Starting in 1998, when remediation work for Y2K began in earnest, "the importance of IT across the organization was better understood at the highest levels of the company," says Lasiter, who is now an IT strategy consultant in Houston.
IT had top management's full attention, so much so that some CEOs were interested in the CIO's every step -- even on New Year's Eve. "One of my roles was to keep the president and board chairman apprised," recalls Ingevaldson. "It was the only time I've received that kind of concern, that I would [be asked to] call them on New Year's morning," Ingevaldson says.
When it came to IT spending, the sky was the limit
It's hard to say definitively how much Y2K cost the corporate world overall. In November of 1999, the U.S. Department of Commerce put the total cost of Y2K remediation at $100 billion.
By 2006, the number had climbed. IDC published a report that year calculating that the preparation and New Year's Eve costs in the U.S. totaled $134 billion, with an additional $13 billion spent fixing minor problems in 2000 and 2001, according to analyst John Gantz. Worldwide, organizations were estimated to have spent $308 billion before the millennium on remediation efforts. That's a lot of cash.
For IT, the millennium bug represented an unprecedented opportunity to modernize. "I don't think we'll ever again get that opportunity to say, 'Hey, we need a blank check to get everything up to date.' We put a lot of fear into the CEOs back then," says Michael Israel, who, as chief operating officer at IT services provider AMC Computer Corp. oversaw the Y2K remediation work at Continuum Health Partners and its affiliated hospitals in and around New York City.
Before Y2K, an "if it ain't broke, don't fix it" mentality had kept outdated equipment, like the 285 original IBM PC AT computers at Continuum, in service. Now they finally had to go. "It was a once-in-a-lifetime opportunity to clean up and standardize," Israel says.
Dick Hudson, CIO at offshore drilling company Global Marine Inc. in Houston in the late '90s, experienced a similar kind of windfall. "Systems were antiquated, but for cost reasons you could never get management to appropriate the money to clean them up," he recalls. "[Y2K] scared the bejabbers out of CFOs and CEOs, so IT was able to clean up a lot of the garbage. It was a cathartic time, one of the best things that ever happened to IT."
Continuum's CFO didn't hesitate to sign off on the $20 million tab for Y2K preparedness, says Israel, now senior vice president of information services at Six Flags Theme Parks Inc.
The two-year project occupied 37 full-time staffers and required updates to 37,000 systems, including 7,000 PCs and between 500 and 600 servers. And even that was a drop in the bucket compared with efforts at large corporations like General Motors, which spent hundreds of millions of dollars on remediation efforts.
Y2K put software and services markets on the map
Y2K wasn't just an opportunity to modernize; it also drove a huge payday for IT product and services vendors, says Dale Vecchio, an analyst at Gartner Inc. who consulted with clients on Y2K issues and now works with its application strategy and governance team.
Y2K remediation, in tandem with the emerging dot-com boom, became "one of the single biggest drivers for packaged software," Vecchio says. Venture-capital-driven dot-coms were on a buying spree, telecom companies were building out their networks to meet the demand for bandwidth, and IT organizations, as part of their Y2K remediation, were modernizing much of their software and hardware infrastructure and migrating many mainframe applications onto client/server systems.
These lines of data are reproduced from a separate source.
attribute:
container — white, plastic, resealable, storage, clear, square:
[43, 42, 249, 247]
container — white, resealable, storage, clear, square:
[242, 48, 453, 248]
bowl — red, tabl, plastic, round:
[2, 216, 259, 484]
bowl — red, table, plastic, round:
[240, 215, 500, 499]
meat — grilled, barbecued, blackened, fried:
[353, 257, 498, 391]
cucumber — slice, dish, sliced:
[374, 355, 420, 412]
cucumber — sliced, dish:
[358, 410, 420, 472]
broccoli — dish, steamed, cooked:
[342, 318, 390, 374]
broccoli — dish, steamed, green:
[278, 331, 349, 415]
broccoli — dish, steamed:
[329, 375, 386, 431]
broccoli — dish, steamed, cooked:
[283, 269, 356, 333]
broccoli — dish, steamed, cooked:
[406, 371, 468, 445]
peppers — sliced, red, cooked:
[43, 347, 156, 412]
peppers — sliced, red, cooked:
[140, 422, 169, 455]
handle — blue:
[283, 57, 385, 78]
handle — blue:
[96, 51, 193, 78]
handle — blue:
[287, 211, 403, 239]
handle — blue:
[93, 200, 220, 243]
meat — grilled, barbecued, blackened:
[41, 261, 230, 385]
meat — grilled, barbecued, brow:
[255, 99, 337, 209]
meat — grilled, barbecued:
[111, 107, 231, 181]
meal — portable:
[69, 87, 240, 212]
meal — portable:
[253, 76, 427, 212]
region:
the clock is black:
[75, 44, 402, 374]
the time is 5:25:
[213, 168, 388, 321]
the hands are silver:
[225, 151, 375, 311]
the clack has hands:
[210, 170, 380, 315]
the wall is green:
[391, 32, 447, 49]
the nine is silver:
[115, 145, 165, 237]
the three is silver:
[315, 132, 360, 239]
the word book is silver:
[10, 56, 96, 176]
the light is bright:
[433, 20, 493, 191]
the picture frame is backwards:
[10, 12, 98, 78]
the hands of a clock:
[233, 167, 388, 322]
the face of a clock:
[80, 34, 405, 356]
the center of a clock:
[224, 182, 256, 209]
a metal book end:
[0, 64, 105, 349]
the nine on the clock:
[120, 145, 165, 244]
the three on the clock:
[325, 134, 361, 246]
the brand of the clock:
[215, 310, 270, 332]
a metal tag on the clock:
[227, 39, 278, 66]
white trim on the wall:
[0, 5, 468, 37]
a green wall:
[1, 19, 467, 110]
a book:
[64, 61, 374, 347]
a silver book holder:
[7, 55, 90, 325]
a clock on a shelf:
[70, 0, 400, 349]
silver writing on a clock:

In that climate, third-party software and services were "an easy sell," Vecchio says.
At AMC Computer, salespeople were suddenly making money hand over fist. The Y2K spending bubble made many people rich. "We made a lot of money on it. A lot of folks thought the gravy train would never end," Israel says.
Portfolio management became the new mantra
To solve the Y2K problem, CIOs needed to know what applications they actually had. IT finally came to grips with the need to get its portfolio in order.
"The very reason why Y2K was a problem was that most CIOs couldn't put their hands on the application portfolio in the first place," says Stuart McGill, then VP of Y2K business at Micro Focus in Rockville, Md., which sold development environments used for client/server and mainframe Y2K remediation work. "They didn't have any discipline around the application portfolio."